Best price-to-performance GPUs for TeraChem

Consumer-grade Nvidia GPUs offer an excellent price-to-performance ratio for TeraChem. Our recommended choices (in order of increasing performance):

RTX 3090 — 10,496 CUDA cores, 24 GB GDDR6X. A strong performer for QM/MM and widely available second-hand.
RTX 4090 — 16,384 CUDA cores, 24 GB GDDR6X. Currently one of the best single-GPU options for TeraChem.
RTX 5090 — 21,760 CUDA cores, 32 GB GDDR7. The latest generation; best single-GPU performance available as of 2025.

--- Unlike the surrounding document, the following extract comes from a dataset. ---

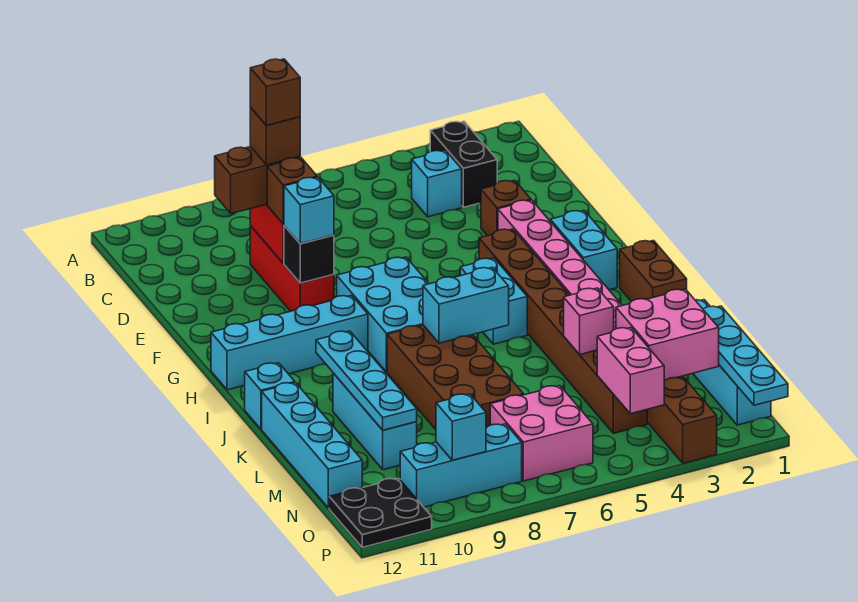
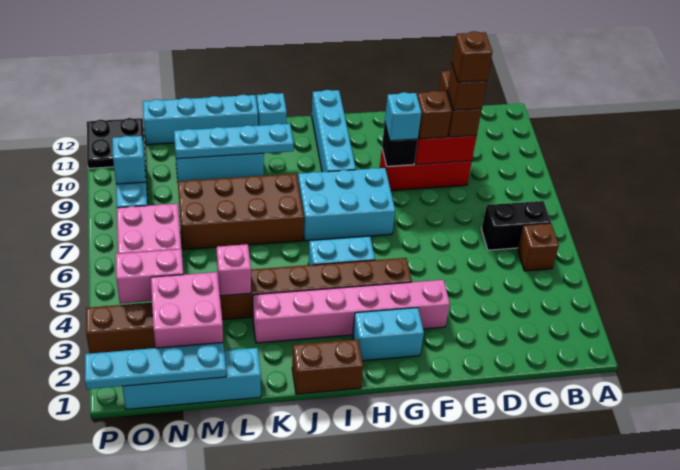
black 1x2 brick [430,121,497,207] -> black 1x2 brick moved to [482,201,551,250]
cyan 1x1 brick [412,150,462,217] -> none
brown 1x1 brick [481,180,531,236] -> brown 1x1 brick moved to [517,223,559,271]
cyan 1x2 brick [423,267,509,343] -> none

For multi-GPU runs (ngpus = 2 in the TeraChem template), two RTX 4090s or two RTX 3090s are a very practical and cost-effective setup. The demo version of TeraChem supports up to two GPUs and a maximum runtime of 15 minutes per job, which is sufficient for the QM/MM MD steps in this tutorial.

Note

TeraChem requires an Nvidia GPU with CUDA compute capability ≥ 3.5. AMD and Intel GPUs are not supported. Always install the CUDA toolkit version that matches your TeraChem build.

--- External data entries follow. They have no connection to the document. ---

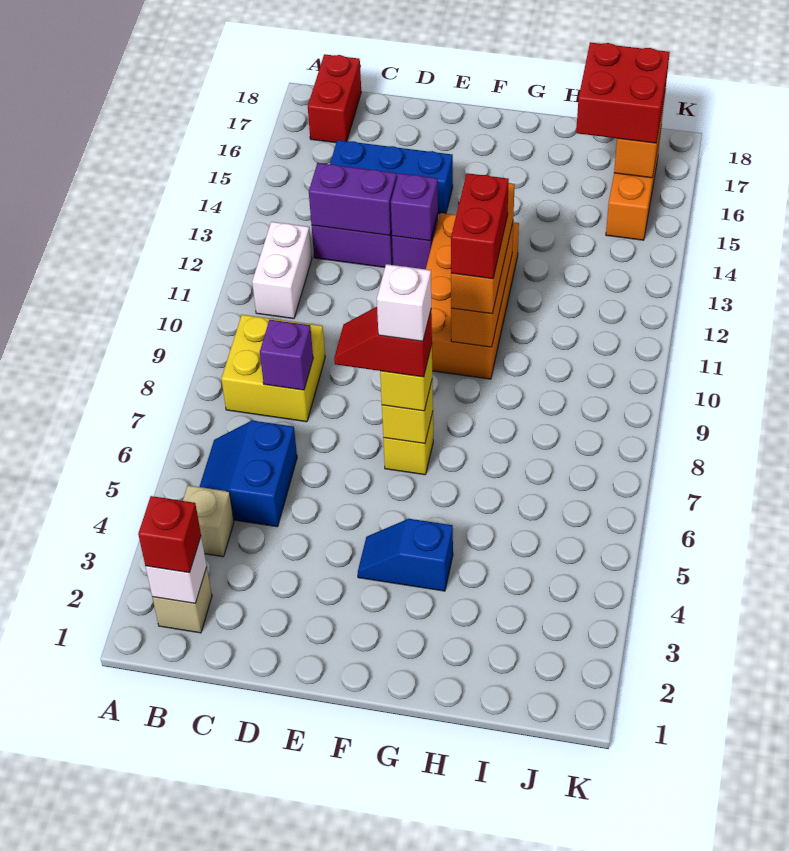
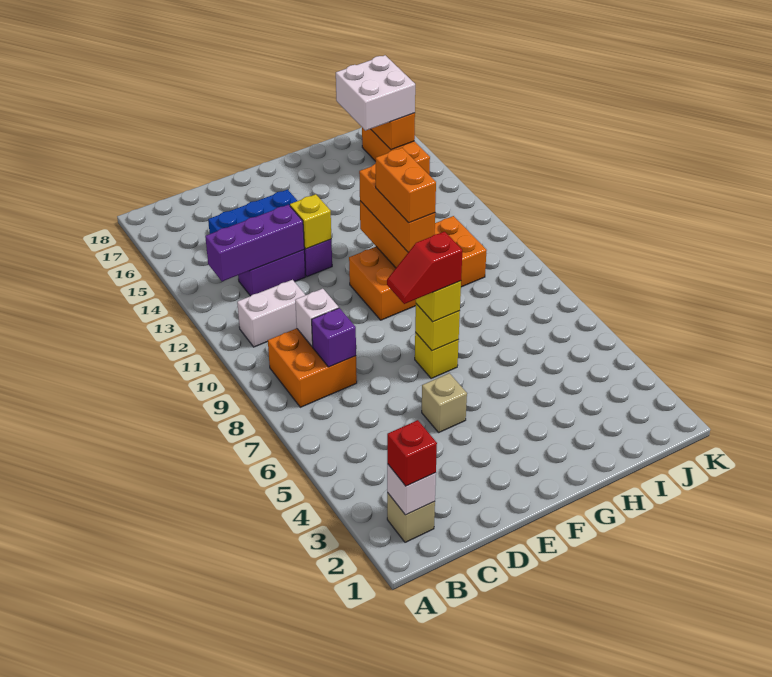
tan 1x1 brick [183,485,234,557] -> tan 1x1 brick moved to [422,373,467,432]
blue 2x2 slope [199,421,297,527] -> none
yellow 2x2 brick [221,315,325,422] -> orange 2x2 brick [268,328,357,407]
white 1x2 brick [252,222,312,319] -> white 1x2 brick turned to [237,280,305,347]
red 1x2 brick [308,54,361,143] -> none
purple 1x2 brick [309,163,397,235] -> purple 1x3 brick [205,205,304,281]
purple 1x1 brick [391,173,438,241] -> yellow 1x1 brick [290,194,331,249]
blue 1x2 slope [358,519,453,591] -> none
white 1x1 brick [377,264,431,341] -> white 1x1 brick moved to [295,289,339,347]
orange 2x4 brick [426,213,519,379] -> orange 2x4 brick turned to [349,216,487,320]
red 1x2 brick [451,173,509,279] -> orange 1x2 brick [376,148,436,223]
red 2x2 brick [576,42,670,143] -> white 2x2 brick [336,55,415,131]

AMBER `pmemd.cuda`: GPU-Accelerated Classical MD

The classical MD steps (minimisation, thermalisation, NPT equilibration in System Equilibration and Minimisation) use pmemd.cuda, AMBER’s GPU-accelerated production engine. For these steps the GPU is used primarily for non-bonded force evaluation, and any modern Nvidia GPU (Turing architecture or newer) will provide a substantial speedup over CPU-only pmemd.

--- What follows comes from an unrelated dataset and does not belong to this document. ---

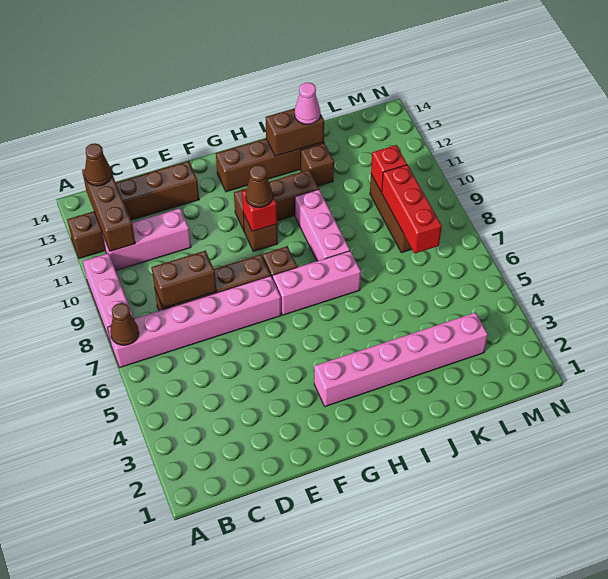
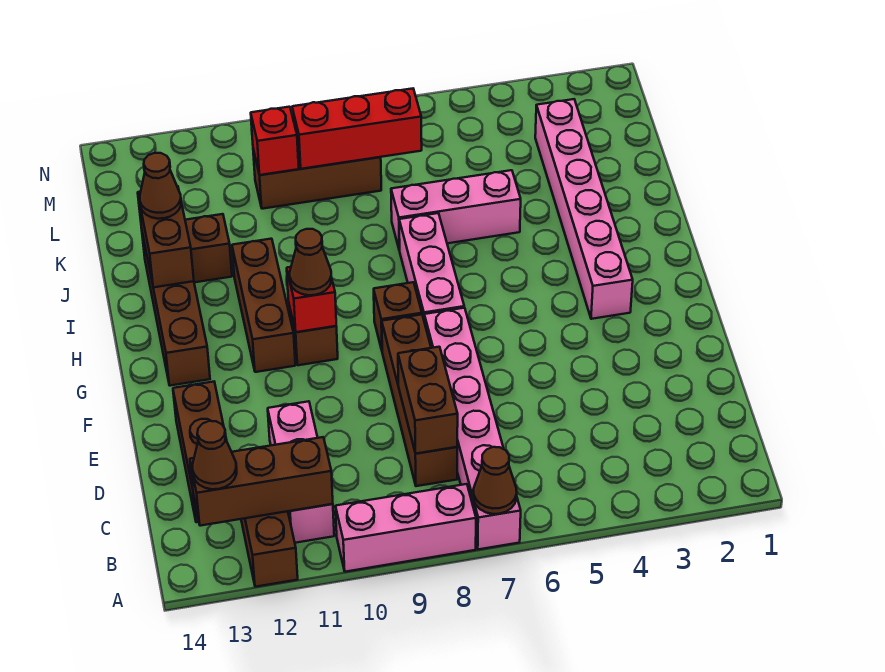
pink 1x3 brick [295,189,350,261] -> pink 1x3 brick moved to [391,170,521,250]
pink 1x1 cone [295,82,320,124] -> brown 1x1 cone [140,153,181,219]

There is no strict minimum vRAM for the system sizes typical in this tutorial (~70,000 atoms with solvent), but 8 GB or more is comfortable. The same RTX 3090/4090/5090 GPUs recommended for TeraChem work equally well here.

Important

pmemd.cuda and TeraChem cannot share the same GPU simultaneously, as TeraChem claims the full GPU memory for its QM calculations. In practice this is not an issue because the pmemd.cuda classical equilibration steps complete before the QM/MM production runs begin. On a multi-GPU node you can run pmemd.cuda on one GPU while TeraChem runs on another.

AMBER `sander`: QM/MM Runs on CPU

The QM/MM production runs and SMD simulations (QM/MM Production Run with TeraChem, QM/MM Steered Molecular Dynamics (SMD)) use AMBER’s sander engine, not pmemd.cuda. This is because the QM/MM interface in AMBER — the file-based protocol that hands coordinates to TeraChem and reads back energies and gradients — is implemented only in sander. The MM part of the force evaluation in sander runs on CPU.

In practice, sander is not the computational bottleneck: TeraChem on the GPU handles the expensive QM step, and sander simply manages the I/O and MM calculation between QM calls. A modern multi-core workstation CPU (8–32 cores) is more than sufficient for the sander side.

NBO: CPU-Only, Scales with Core Count

NBO (Natural Bond Orbital) analysis runs entirely on CPU. At each step of the NBO-coupled QM/MM SMD simulations (Natural Bond Orbital (NBO) Analysis), TeraChem writes a .47 wavefunction file and calls the NBO binary, which processes the orbital information and returns the results to TeraChem before the next MD step proceeds.

NBO7 parallelises well across CPU cores; providing 8–16 dedicated CPU cores will keep the NBO step from becoming a bottleneck in the overall QM/MM SMD pipeline. Ensure the NBO executable path is correctly set in your environment before running these simulations:

export NBOEXE="$your_nbo_install_dir/bin/nbo7.i4.exe"

Summary: a Practical Single-Workstation Setup

The simulations in this tutorial were carried out on a workstation with two consumer-grade Nvidia GPUs. The following configuration is representative of what you need:

GPU: 2 × Nvidia RTX 3090 (or RTX 4090 / 5090 for better performance)
CPU: 16–32 cores (Intel or AMD) for sander MM evaluation and NBO analysis
RAM: 64–128 GB system RAM (TeraChem and NBO both make heavy use of system memory)
Storage: Fast NVMe SSD recommended — QM/MM SMD runs generate large numbers of small files (TeraChem scratch, NBO .47 files, AMBER restart files) and I/O speed matters

Cloud-based GPU instances (e.g., AWS p3/p4, Google Cloud A100 nodes) can also be used, but consumer-grade gaming GPUs remain the most cost-effective option for research groups running TeraChem at this scale.